## How to complete this task
Take every line from the listing below that contains "https".

## Input records
▬▬▬▬▬▬

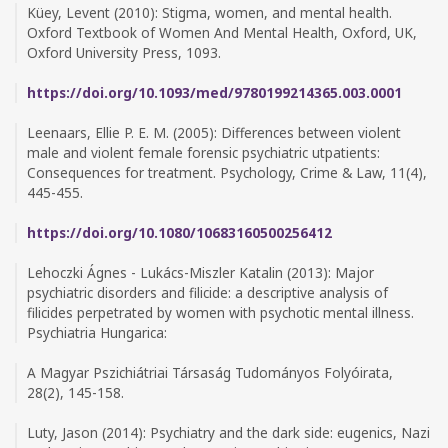
Küey, Levent (2010): Stigma, women, and mental health.
Oxford Textbook of Women And Mental Health, Oxford, UK,
Oxford University Press, 1093.
https://doi.org/10.1093/med/9780199214365.003.0001
Leenaars, Ellie P. E. M. (2005): Differences between violent
male and violent female forensic psychiatric utpatients:
Consequences for treatment. Psychology, Crime & Law, 11(4),
445-455.
https://doi.org/10.1080/10683160500256412
Lehoczki Ágnes - Lukács-Miszler Katalin (2013): Major
psychiatric disorders and filicide: a descriptive analysis of
filicides perpetrated by women with psychotic mental illness.
Psychiatria Hungarica:
A Magyar Pszichiátriai Társaság Tudományos Folyóirata,
28(2), 145-158.
Luty, Jason (2014): Psychiatry and the dark side: eugenics, Nazi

▬▬▬▬▬▬

## Solution for this exercise
https://doi.org/10.1093/med/9780199214365.003.0001
https://doi.org/10.1080/10683160500256412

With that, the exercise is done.